Personal information
- Full name: Patrick John Brett
- Born: 18 April 1910 Johannesburg, Transvaal, South Africa
- Died: 9 December 1982 (aged 72) Hook Heath, Surrey, England
- Batting: Right-handed
- Bowling: Right-arm medium-fast
- Relations: James Guise (brother-in-law)

Domestic team information
- 1929: Oxford University

Career statistics
| Competition | First-class |
| Matches | 8 |
| Runs scored | 490 |
| Batting average | 40.83 |
| 100s/50s | 1/3 |
| Top score | 106 |
| Balls bowled | 513 |
| Wickets | 4 |
| Bowling average | 60.50 |
| 5 wickets in innings | – |
| 10 wickets in match | – |
| Best bowling | 2/32 |
| Catches/stumpings | 2/– |
- Source: Cricinfo, 2 February 2020

= Patrick Brett =

English cricketer (1910–1982)

Patrick John Brett (18 April 1910 – 9 December 1982) was an English first-class cricketer.

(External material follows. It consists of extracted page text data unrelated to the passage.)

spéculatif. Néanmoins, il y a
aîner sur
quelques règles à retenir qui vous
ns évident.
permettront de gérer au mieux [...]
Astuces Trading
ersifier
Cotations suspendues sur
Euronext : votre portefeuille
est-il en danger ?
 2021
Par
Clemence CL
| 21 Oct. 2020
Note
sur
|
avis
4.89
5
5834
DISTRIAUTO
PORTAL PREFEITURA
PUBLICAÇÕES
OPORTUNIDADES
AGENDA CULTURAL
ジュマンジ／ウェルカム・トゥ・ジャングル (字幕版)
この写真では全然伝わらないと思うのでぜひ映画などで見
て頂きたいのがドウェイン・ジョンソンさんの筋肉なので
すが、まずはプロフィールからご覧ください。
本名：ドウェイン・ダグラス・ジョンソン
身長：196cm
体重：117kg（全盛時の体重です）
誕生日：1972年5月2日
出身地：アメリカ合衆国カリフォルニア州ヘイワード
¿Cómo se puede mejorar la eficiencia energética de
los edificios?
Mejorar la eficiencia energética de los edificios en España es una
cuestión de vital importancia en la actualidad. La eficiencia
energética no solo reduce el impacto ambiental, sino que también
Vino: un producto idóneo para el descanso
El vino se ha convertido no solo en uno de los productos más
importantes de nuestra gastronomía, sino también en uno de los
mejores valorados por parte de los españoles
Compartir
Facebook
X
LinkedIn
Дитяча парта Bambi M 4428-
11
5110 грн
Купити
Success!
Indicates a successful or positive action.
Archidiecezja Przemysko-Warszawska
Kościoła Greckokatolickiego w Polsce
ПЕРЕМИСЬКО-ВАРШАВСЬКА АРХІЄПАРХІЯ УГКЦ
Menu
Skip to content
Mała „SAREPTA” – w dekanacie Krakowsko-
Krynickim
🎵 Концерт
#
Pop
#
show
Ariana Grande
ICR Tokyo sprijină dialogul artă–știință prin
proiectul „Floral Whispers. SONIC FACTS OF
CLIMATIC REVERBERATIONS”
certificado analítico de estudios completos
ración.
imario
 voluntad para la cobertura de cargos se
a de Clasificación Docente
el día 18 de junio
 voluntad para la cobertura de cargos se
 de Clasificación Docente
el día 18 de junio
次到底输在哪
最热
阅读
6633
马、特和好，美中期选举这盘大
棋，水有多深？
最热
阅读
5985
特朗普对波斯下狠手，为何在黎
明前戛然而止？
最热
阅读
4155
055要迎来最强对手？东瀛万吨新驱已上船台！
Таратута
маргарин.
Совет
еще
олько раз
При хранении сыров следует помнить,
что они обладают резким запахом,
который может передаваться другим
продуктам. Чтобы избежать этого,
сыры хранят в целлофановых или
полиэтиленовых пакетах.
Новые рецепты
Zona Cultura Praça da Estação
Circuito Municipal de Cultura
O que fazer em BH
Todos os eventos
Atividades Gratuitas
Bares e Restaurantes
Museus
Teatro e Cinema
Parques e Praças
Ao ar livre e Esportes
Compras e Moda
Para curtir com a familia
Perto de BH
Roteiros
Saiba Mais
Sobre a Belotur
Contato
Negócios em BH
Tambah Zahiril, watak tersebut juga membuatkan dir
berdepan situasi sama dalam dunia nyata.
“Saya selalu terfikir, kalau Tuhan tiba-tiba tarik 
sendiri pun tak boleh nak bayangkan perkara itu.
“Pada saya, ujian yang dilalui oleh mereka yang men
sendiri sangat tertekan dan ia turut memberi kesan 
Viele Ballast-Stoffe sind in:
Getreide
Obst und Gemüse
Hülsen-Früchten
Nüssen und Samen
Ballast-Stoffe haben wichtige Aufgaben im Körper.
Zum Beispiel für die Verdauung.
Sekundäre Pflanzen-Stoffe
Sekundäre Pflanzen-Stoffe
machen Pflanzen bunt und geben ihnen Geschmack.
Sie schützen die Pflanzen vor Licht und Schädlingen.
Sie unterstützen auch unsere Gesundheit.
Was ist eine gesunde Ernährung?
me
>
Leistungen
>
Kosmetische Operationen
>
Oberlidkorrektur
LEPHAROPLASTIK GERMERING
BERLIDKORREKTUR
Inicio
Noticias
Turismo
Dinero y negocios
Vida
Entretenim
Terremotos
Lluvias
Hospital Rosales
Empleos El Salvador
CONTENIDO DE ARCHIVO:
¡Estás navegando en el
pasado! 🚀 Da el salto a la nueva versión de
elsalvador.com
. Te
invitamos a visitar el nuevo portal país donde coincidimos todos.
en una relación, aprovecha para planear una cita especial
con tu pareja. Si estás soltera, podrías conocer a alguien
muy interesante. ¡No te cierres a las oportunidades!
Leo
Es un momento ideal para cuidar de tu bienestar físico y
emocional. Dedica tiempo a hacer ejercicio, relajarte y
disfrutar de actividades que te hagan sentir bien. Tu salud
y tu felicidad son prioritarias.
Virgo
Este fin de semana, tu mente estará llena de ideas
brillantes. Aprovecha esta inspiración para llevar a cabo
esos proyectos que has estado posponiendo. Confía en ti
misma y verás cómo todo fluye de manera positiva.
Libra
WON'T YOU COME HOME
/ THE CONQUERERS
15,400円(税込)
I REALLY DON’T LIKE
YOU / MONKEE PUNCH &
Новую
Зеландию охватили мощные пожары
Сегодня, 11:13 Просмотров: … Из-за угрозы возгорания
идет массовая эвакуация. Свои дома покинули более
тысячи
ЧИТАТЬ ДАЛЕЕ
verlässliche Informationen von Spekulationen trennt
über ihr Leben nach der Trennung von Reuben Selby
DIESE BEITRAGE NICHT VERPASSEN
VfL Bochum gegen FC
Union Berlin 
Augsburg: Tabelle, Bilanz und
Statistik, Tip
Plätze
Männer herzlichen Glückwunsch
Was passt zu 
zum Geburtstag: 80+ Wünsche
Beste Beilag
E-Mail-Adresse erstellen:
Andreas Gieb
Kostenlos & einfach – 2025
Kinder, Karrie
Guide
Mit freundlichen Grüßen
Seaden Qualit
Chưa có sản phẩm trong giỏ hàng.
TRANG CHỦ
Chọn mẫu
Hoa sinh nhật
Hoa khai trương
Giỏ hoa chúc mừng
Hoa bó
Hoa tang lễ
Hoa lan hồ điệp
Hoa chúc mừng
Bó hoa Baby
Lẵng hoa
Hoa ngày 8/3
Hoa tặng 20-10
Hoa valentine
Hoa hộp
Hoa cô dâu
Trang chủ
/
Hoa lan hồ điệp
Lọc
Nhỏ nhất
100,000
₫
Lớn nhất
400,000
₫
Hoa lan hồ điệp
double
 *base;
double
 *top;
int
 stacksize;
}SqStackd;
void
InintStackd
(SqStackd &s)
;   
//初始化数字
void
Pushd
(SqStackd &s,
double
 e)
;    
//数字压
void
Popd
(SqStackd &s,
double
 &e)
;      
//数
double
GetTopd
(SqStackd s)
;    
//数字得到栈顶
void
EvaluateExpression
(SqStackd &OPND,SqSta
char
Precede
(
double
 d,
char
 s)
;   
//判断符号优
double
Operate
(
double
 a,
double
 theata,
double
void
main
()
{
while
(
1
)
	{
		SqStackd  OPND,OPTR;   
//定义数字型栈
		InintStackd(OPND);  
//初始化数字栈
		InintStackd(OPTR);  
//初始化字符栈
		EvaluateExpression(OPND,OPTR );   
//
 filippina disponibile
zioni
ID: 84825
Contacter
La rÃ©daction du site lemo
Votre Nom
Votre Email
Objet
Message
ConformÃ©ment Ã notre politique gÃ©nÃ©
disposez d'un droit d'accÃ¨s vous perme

Brett was born in South Africa at Johannesburg in April 1910. He was educated in England at Winchester College, before going up to Trinity College, Oxford. While studying at Oxford, he played first-class cricket on eight occasions for Oxford University in 1929. He was used largely by Oxford as an opening bowler, with his right-arm medium-fast capable of swinging both ways and coming off the pitch quickly. It was however as a batsman that Brett impressed, scoring 490 runs in his eight matches at an average of 40.83. He made one century score, with 106 against H. D. G. Leveson Gower's XI at Eastbourne. Featuring in a strong Oxford side that contained the likes of Ian Akers-Douglas, Neville Ford and the Nawab of Pataudi, his place was in constant doubt until his century seemingly cemented his place in the Oxford side for 1930. However, he was seriously injured in a car accident before the 1930 season and played no further first-class cricket. Brett died in December 1982 at Hook Heath, Surrey. His brother-in-law, James Guise, was also a first-class cricketer.